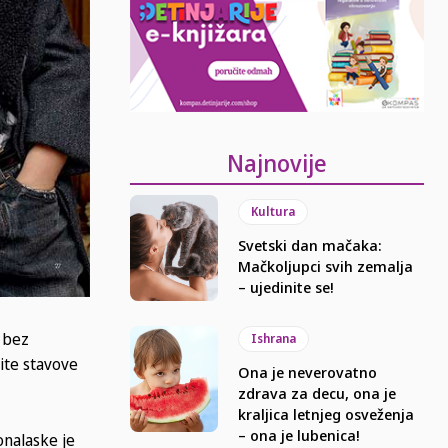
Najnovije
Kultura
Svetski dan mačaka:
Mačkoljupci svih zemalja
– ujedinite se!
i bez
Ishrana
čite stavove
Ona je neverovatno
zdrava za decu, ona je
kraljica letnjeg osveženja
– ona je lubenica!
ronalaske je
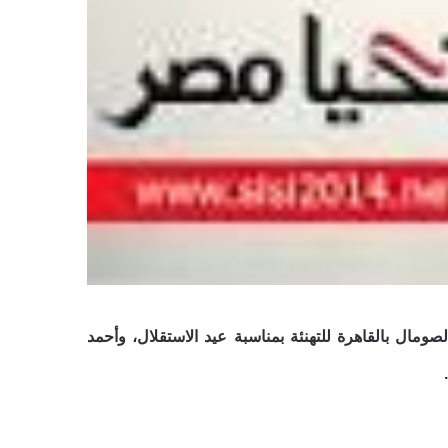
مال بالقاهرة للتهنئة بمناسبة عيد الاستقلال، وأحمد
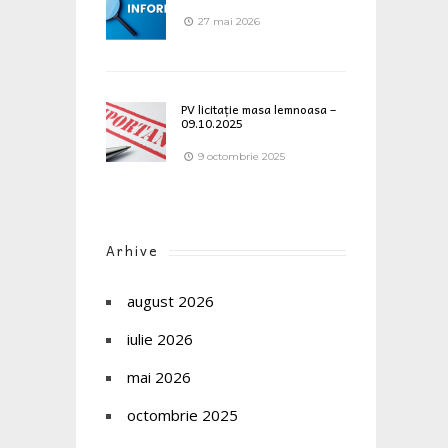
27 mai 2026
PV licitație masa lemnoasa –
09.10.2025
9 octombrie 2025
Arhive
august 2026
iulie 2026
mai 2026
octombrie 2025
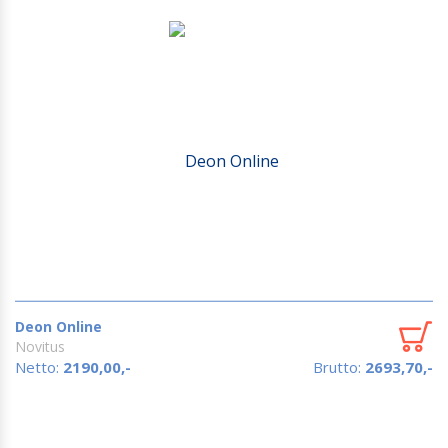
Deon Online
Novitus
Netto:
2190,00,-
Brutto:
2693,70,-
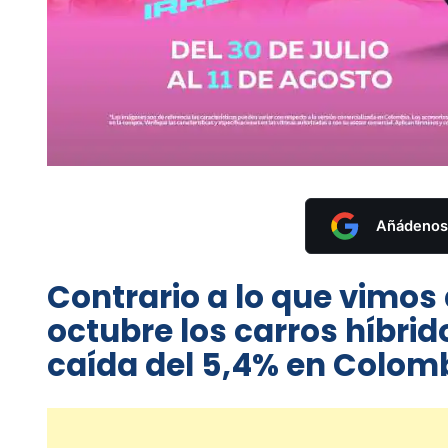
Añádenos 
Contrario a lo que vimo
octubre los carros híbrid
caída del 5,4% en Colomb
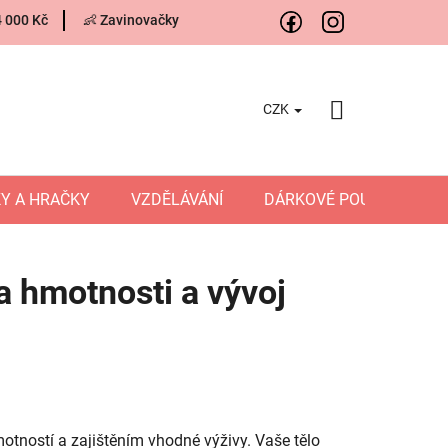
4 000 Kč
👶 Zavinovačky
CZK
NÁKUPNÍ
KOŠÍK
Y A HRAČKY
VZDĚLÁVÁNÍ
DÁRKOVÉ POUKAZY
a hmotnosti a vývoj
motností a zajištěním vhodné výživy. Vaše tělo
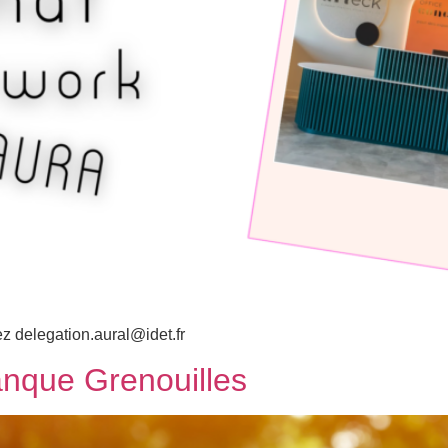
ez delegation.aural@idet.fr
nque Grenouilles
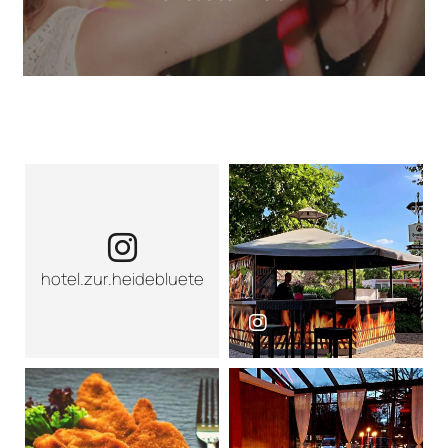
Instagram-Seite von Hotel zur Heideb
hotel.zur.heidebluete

*Exercise aim*
Reproduce the text of every row above word for word, without the pictures.

*Your solution*
Najnovije
Kultura
Svetski dan mačaka:
Mačkoljupci svih zemalja
– ujedinite se!
i bez
Ishrana
čite stavove
Ona je neverovatno
zdrava za decu, ona je
kraljica letnjeg osveženja
– ona je lubenica!
ronalaske je
مال بالقاهرة للتهنئة بمناسبة عيد الاستقلال، وأحمد
27 mai 2026
PV licitație masa lemnoasa –
09.10.2025
9 octombrie 2025
Arhive
august 2026
iulie 2026
mai 2026
octombrie 2025
Deon Online
Novitus
Netto:
2190,00,-
Brutto:
2693,70,-
Añádenos 
Contrario a lo que vimo
octubre los carros híbrid
caída del 5,4% en Colomb
4 000 Kč
👶 Zavinovačky
CZK
NÁKUPNÍ
KOŠÍK
Y A HRAČKY
VZDĚLÁVÁNÍ
DÁRKOVÉ POUKAZY
a hmotnosti a vývoj
motností a zajištěním vhodné výživy. Vaše tělo
ez delegation.aural@idet.fr
nque Grenouilles
Instagram-Seite von Hotel zur Heideb
hotel.zur.heidebluete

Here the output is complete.